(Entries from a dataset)
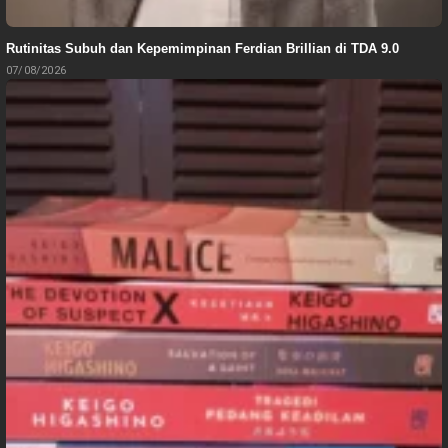
Rutinitas Subuh dan Kepemimpinan Ferdian Brillian di TDA 9.0
07/08/2026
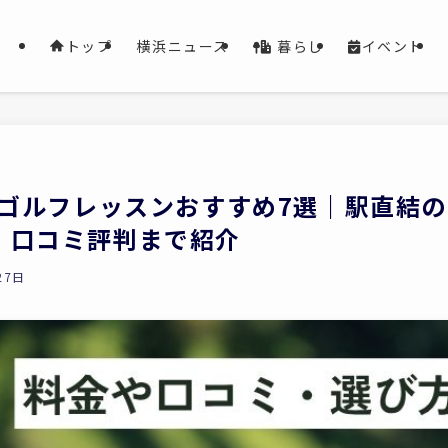
暮らし
イベント
トップ
横浜ニュース
のゴルフレッスンおすすめ7選｜駅直結の
・口コミ評判まで紹介
27日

WHAT THE TASK REQUIRES
Could you copy out, word for word, every line of text in all the entries above, leaving the pictures out?

RESPONSE BOX
Rutinitas Subuh dan Kepemimpinan Ferdian Brillian di TDA 9.0
07/08/2026
暮らし
イベント
トップ
横浜ニュース
のゴルフレッスンおすすめ7選｜駅直結の
・口コミ評判まで紹介
27日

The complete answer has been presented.